Luiz relatou que durante sua graduação deu maior prioridade à universidade que à vida

pessoal. E, neste contexto, segundo o jovem, “a universidade te consome, te deixa seco, ela

deixa. Você acaba deixando um pouco a sua vida de lado”. Para o jovem estudante, esta condição poderia ser abrandada com a oportunidade de vivenciarem experiências para além da sala de aula, que possibilitem formação do ponto de vista profissional e também pessoal.

É fundamental! Senão, comparado à sala de aula, é até mais importante. Eu acho que ser pessoa e ser um profissional são duas coisas que tem que andar junto. Se eu estou aqui e só assisto aula, eu não consigo me contribuir com mais nada, eu me perco no sentido da minha vida, como ser humano, não como profissional, mas como ser humano.

Para Luiz, principalmente na área de exatas, a sala de aula não dá conta desse aspecto. O jovem estudante também faz referência à estrutura deficitária da universidade, especialmente no que diz respeito à oferta de espaços de convivência.

Você não tem um lugar para sentar aqui nessa faculdade. Você quer sentar, aqui fora você vai morrer, porque esse sol... não tem uma sombra.
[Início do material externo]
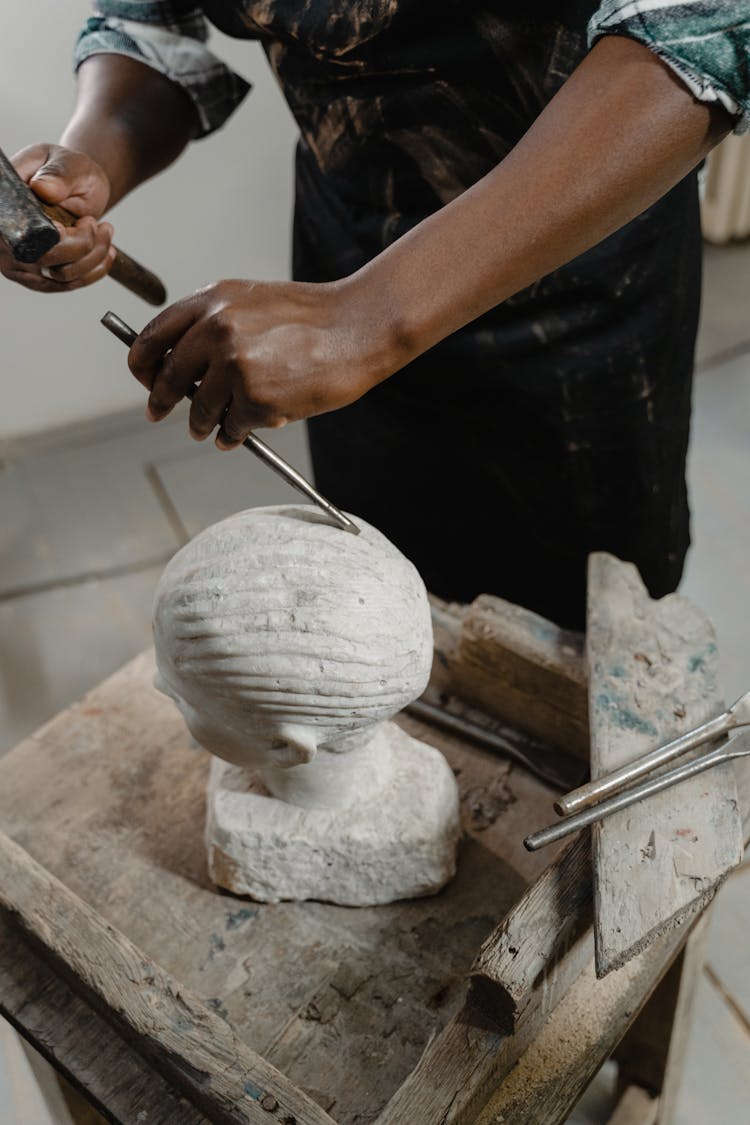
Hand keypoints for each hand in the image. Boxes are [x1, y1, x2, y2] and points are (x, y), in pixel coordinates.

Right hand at [0, 144, 114, 291]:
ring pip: (59, 277)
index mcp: (4, 203)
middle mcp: (3, 236)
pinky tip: (105, 252)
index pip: (24, 234)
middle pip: (43, 261)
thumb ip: (58, 173)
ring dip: (93, 258)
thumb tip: (43, 188)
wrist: (78, 186)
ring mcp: (16, 260)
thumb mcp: (68, 163)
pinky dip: (93, 271)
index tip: (86, 223)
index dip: (59, 239)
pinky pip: (66, 285)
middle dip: (84, 246)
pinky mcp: (35, 276)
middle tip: (98, 222)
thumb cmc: (69, 172)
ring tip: (105, 231)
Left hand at [128, 279, 394, 447]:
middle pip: (167, 378)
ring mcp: (235, 365)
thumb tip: (179, 367)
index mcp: (212, 301)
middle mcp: (216, 330)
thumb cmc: (312, 319)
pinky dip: (234, 436)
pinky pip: (231, 428)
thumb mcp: (252, 303)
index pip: (152, 337)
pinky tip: (246, 431)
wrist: (359, 327)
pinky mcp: (255, 398)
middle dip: (161, 401)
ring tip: (212, 430)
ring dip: (201, 425)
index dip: (142, 366)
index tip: (146, 381)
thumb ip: (213, 325)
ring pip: (198, 410)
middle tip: (158, 413)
A não ser que você fique... tipo assim, a única forma é na hora do almoço lá embaixo. Pelo menos o meu curso, que é de manhã. Só. O resto, é sala de aula e ir embora, porque ninguém aguenta ficar aqui, não.

Luiz compara as condições dos estudantes da UFVJM à de estudantes de outras universidades, que, a seu ver, possibilitam uma inserção mais profunda do jovem em relação a outras situações possíveis de serem experimentadas na universidade “Lá eles tem um show no pátio, eles tem até estrutura física para isso... aqui você não tem. Aqui é vir assistir aula e morreu... por que você vai ficar num campus que não te oferece nada?
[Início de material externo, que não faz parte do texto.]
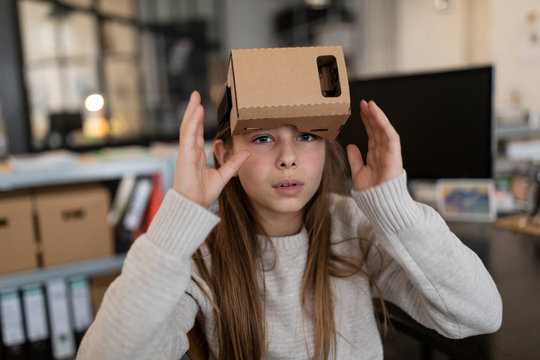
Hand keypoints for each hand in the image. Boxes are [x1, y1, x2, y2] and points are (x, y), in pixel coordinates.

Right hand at [173, 91, 249, 207]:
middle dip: (193, 110)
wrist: (193, 206)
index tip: (201, 107)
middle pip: (191, 126)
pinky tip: (196, 110)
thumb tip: (247, 152)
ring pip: (188, 127)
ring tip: (195, 97)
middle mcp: (190, 151)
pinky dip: (192, 122)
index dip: (198, 120)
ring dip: (192, 111)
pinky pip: (189, 135)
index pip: (197, 132)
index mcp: (197, 155)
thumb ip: (234, 163)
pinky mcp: (185, 155)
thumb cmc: (202, 194)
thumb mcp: (223, 176)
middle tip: (196, 95)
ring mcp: (186, 152)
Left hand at [346, 100, 402, 190]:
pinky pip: (390, 136)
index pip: (372, 134)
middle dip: (371, 115)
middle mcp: (383, 152)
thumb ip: (355, 159)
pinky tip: (377, 115)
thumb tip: (351, 146)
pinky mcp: (394, 155)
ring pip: (384, 130)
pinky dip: (384, 125)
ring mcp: (389, 153)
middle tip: (363, 103)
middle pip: (377, 129)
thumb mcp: (358, 173)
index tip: (360, 111)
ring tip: (370, 105)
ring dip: (377, 116)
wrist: (380, 205)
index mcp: (375, 156)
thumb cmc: (371, 193)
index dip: (366, 122)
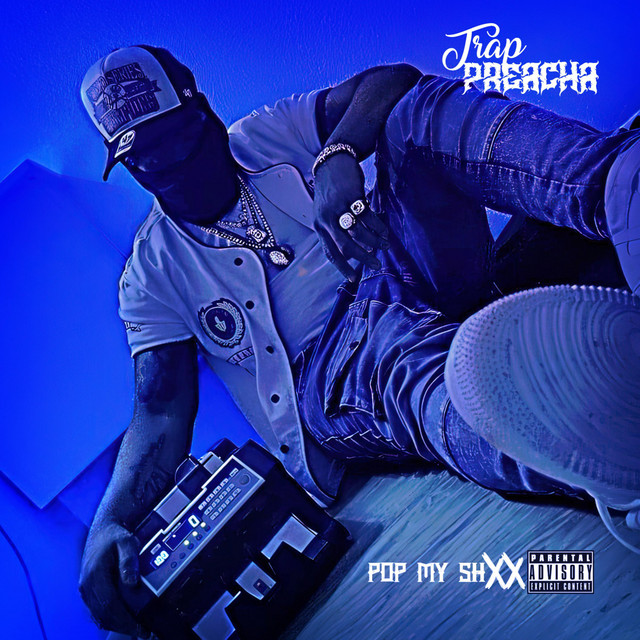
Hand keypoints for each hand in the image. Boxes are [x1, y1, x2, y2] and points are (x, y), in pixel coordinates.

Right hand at [79, 518, 149, 637]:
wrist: (102, 529)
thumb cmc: (115, 535)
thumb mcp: (127, 542)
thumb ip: (129, 560)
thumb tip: (131, 582)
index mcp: (95, 574)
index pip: (109, 605)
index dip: (125, 620)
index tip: (140, 627)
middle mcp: (87, 584)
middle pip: (103, 614)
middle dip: (123, 626)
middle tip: (142, 632)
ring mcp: (85, 589)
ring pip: (98, 615)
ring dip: (116, 624)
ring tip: (136, 628)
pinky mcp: (87, 590)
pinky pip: (96, 610)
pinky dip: (109, 618)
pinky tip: (124, 620)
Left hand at [313, 152, 388, 281]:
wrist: (332, 163)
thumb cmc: (330, 191)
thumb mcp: (325, 212)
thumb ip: (334, 231)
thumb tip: (349, 253)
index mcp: (319, 226)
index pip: (330, 252)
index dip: (342, 267)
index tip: (353, 279)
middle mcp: (327, 220)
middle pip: (346, 246)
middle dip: (363, 258)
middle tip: (376, 265)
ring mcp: (339, 208)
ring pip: (359, 233)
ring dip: (374, 242)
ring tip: (385, 246)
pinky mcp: (352, 198)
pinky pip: (368, 218)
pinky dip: (378, 227)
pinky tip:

Luiz concluiu o BCeT e atualmente cursa graduação em Engenharia Química, no Campus de Diamantina. O jovem estudante que, afirmou, durante a entrevista, “[...] eu tinha noção que eu ia ter que sair de casa, e isso era uma necessidade para me conhecer e conhecer o mundo”, participou da seleção do Programa Ciência Sem Fronteiras e, no mês de julho de 2013, foi contemplado com uma bolsa de estudos na Irlanda, aonde realizará parte dos seus estudos.

Para Luiz, a universidade é muito importante na sua vida: “é por ela que você começa

a traçar um bocado de caminhos que você pode seguir. [...] por meio da universidade eu consigo pensar no meu amanhã, depois de eu formado”.